# Customer Reviews on the CC site



## Wolffpack (Jul 29, 2003)

I was just playing around and checked inventory for an R15 at my local CC. Sure they have them and it's clear they are sold as a lease. But has anyone ever looked at the reviews customers are writing?

Hey, any of you DTV folks want to see what CC customer's opinions of the R15 are, check it out. For grins I also checked out the HR10. Completely different.

I know DTV is working on the problems (well, they say they are.....well Earl says they say they are), but the biggest problem they may run into with releasing this too early is all of the negative customer comments.

In conjunction with this, when does DTV release sales/subscriber info? Is it monthly/quarterly or so?


----------



## gomezma1 (Mar 28, 2006)

Hey Greywolf, with all these problems with the R-15 should people be able to get out of their 2 year commitment?


----------



## Wolffpack (Jul 29, 2003)

Too many wolves on this forum maybe?

Looked like many from the CC site were returning theirs.


----------



## jfalkingham (Dec 6, 2005)

And read the reviews on page 7 & 8:
http://www.circuitcity.com/rpsm/oid.../order/D/rpem/ccd/productDetailReview.do#tabs

" Best DVR Ever!
Reviewer: Mavrick from Macon, GA on Tue Jan 24 14:01:53 EST 2006
2 out of 6 found this review helpful

I have owned several Directv DVR's in the past that have been TIVO powered and this DVR is way better than than they could have ever been. I will be purchasing 3 more this week to replace my other 2 DVR's and one basic receiver."

I'd be surprised if all of these 5 out 5 ratings were regular consumers. I could understand if you never owned a Tivo at any time, but saying you think the R15 is "way better than they (Tivo DVR's) could have ever been" sounds like someone working for DTV.

Maybe I'm wrong, maybe the R15 is much better than the Tivo, faster, more reliable and everything the Tivo wishes it could be


----------



## dodge boy (Mar 31, 2006)

jfalkingham said:


> And read the reviews on page 7 & 8:
> http://www.circuitcity.com/rpsm/oid.../order/D/rpem/ccd/productDetailReview.do#tabs
> 
> " Best DVR Ever!
> ...


Maybe DirecTv paid circuit city to make up these comments to balance out the real ones...... Like Fox makes up or doesn't cover news to balance out real news.... Seems Reupert Murdock is hard aw work again. :nono:


----------



## carl6 (Nov 16, 2005)

To me, it looked like everyone complaining were Tivo owners, and reading the CC reviews was almost identical to reading the tivocommunity forum.

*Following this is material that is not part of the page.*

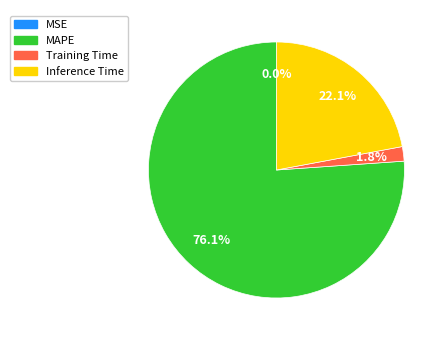

What percentage is the Training Time slice, to the nearest percent?

2%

I did not see anything there that hasn't been said here and/or on tivocommunity. That includes positive reviews also.

Carl


----------



## jfalkingham (Dec 6, 2005)

Good point, sometimes you don't look at both sides. It can easily be said that 'Tivo fanatics' went out and posted the negative side as equal as saying DTV is posting the positive side.

I do think DTV is left with some egg on their face for letting this go out the door with a few of the known issues, namely missing recordings. But all in all, I do like some of the added features, unfortunately for me, recording every program every time is more important to me at the moment.


----------



## Wolffpack (Jul 29, 2003)

These comments do mirror many comments made here, but those comments will be seen by your average John Q Public looking at the site to purchase a DVR. I know I do at least reference reviews if there are enough of them prior to making a purchase. At least with E* or cable DVRs they're not sold retail so you have to dig alot further to see if a particular unit has any problems.


----------



## gomezma1 (Mar 28, 2006)

Does the R-15 have rewind in slow motion like the Tivo DVR's?


----------



## ISWIZ (Nov 18, 2005)

Wolffpack said:


> These comments do mirror many comments made here, but those comments will be seen by your average John Q Public looking at the site to purchase a DVR. I know I do at least reference reviews if there are enough of them prior to making a purchase. At least with E* or cable DVRs they're not sold retail so you have to dig alot further to see if a particular unit has any problems.


I believe anyone can log a "comment", whether you buy one or know a friend that had one. Not at all scientific, but as has been said, it's bad PR.


----------



## Wolffpack (Jul 29, 2003)

gomezma1 said:


> Does the R-15 have rewind in slow motion like the Tivo DVR's?


Not that I'm aware of. Even the SloMo is very weak. What, hold down the PLAY button? What about frame advance? I still haven't found a way to do that.

Does anyone know if UTV had SloMO and Frame Advance?


----------



## carl6 (Nov 16, 2005)

Wolffpack said:


> What about frame advance? I still haven't found a way to do that.


Pause the program, then press the FF or FR buttons for frame forward or frame backward.

Carl


----------



## cabanaboy1977 (Nov 16, 2005)

Wolffpack said:


> Does anyone know if UTV had SloMO and Frame Advance?


Yes the did They also would slowmo in reverse which the R15 doesn't seem to be able to do. Hopefully they will add it.


----------